Image courtesy of distancelearning.org

Dear 2015 High School Graduates,

This year, about 3.3 million of you will be tossing your caps up in the air, celebrating having made it through the gauntlet that is secondary education. About 66% of you will, in the span of a few short months, become college students. Many of you are excited about this, and you should be. For centuries, young people have been going to colleges and universities with the same attitude that settlers of the American West did in the 19th century (minus the genocidal tendencies, one would hope), an attitude of optimism and hunger. Students sat down at their first class ready scarf down all of the knowledge that they could with the aim of becoming wiser, better people, of preparing for a long life ahead. I felt this way back in 2001, when I entered my freshman year at a large public university in Illinois. But my experience teaching community college very recently leads me to suspect that very few of you feel the same way about your freshman year. I suspect that I know why this is.

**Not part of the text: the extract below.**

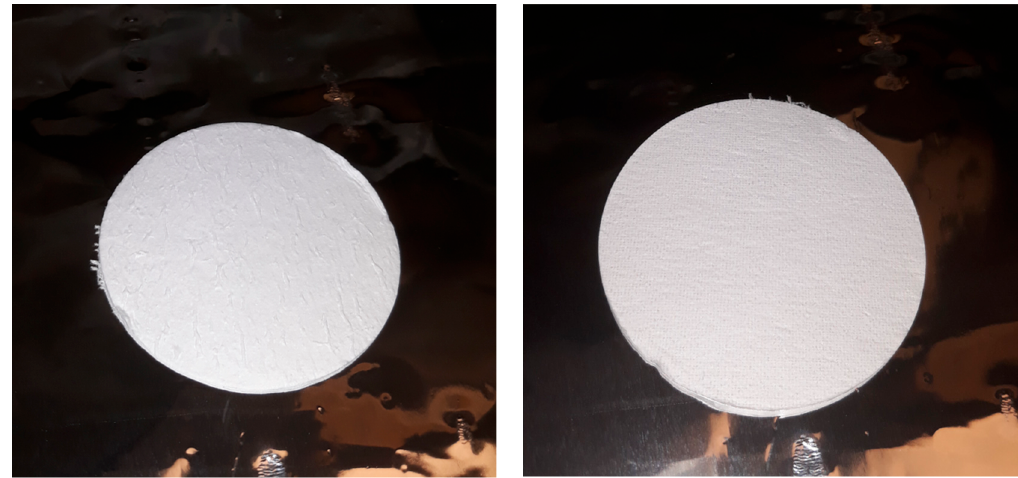
Figure 2. A filter right side up (left picture) and wrong side up ( righ t picture).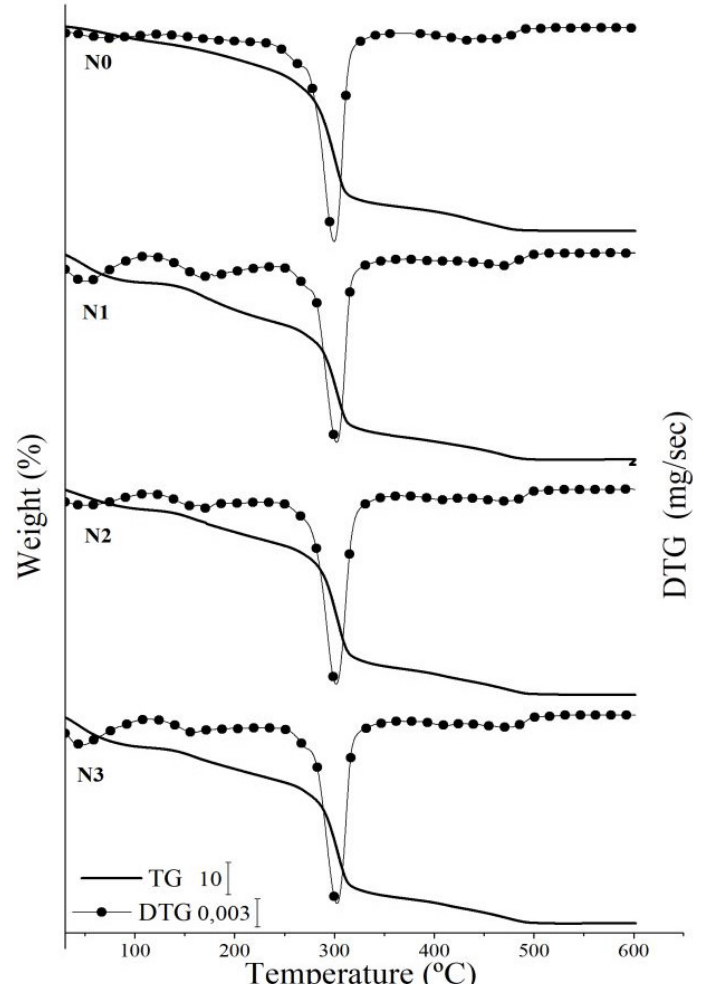
Figure 2. TGA curves and DTG of regular maize starch films. Note: N0 = regular starch film with 0% nanocellulose; N1 = regular starch film with 0.5% nanocellulose; N2 = regular starch film with 1% nanocellulose; N3 = regular starch film with 1.5%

College used to be a real marketplace of ideas, a place where different intellectual disciplines populated a bazaar in which they vied for the affection and interest of the students. Students were dropped off at said bazaar each August, encouraged to strike out and navigate for themselves. For a long time, each discipline was given more or less the same space in the proverbial bazaar; that is not so much the case anymore.

More and more, the 3P Posse (parents, politicians, and pundits) are pushing out merchants from the bazaar. States continue to cut funding to the non-STEM portions of public universities and community colleges. Universities and community colleges are consolidating or eliminating academic departments altogether. An increasing amount of official communication from colleges and universities espouses a mission of preparing students for careers. The message (at least to me) is clear: no time for finding yourself and trying to become well-rounded, get in, get out, and get in a job — preferably one that helps grow the prized sectors of the economy. Society is not interested in your overall well-being, just how well you are prepared to work (again, preferably in certain sectors).

Perhaps none of this is surprising to you, and that would just go to show me how out of touch I am. But I hold out hope that many of you are still looking forward to college as something more than just getting ready to work at a tech giant, an engineering firm, or what have you.

With that in mind, I give you, the graduating class of 2015, 4 things to remember as you creep into postsecondary life:

  1. Your parents, politicians, and business leaders are trying to reduce your college education to mere job training, slicing off and throwing away those portions of it that can serve to help you be a happier, wiser, more well-rounded and thoughtful person; don’t let them.
  2. College was meant to rest upon a core of liberal education, as in an education that liberates you. The system has failed to ensure that you receive this core. It is now incumbent upon you to ensure that you do.
  3. It will be very rare that you have a better chance than college to really sit down and think about where you want to be. Take full advantage of it.
  4. For the 34% of you that won’t be going to college, I don’t mean to exclude you. The current higher education funding structure has done that aleady. Best of luck in the rat race, and try not to end up in the criminal justice system.

I hope that these words invigorate you enough to carry out the duty that is incumbent upon each generation as they begin their respective journeys. That duty manifests as a choice. This is now your world to either accept or reject, and change to your liking. That acceptance or change happens now, when your parents and their generation begin to hand over the reigns to you, and you decide whether or not the status quo is good enough for you. I will give you a hint; it is not, and it should never be.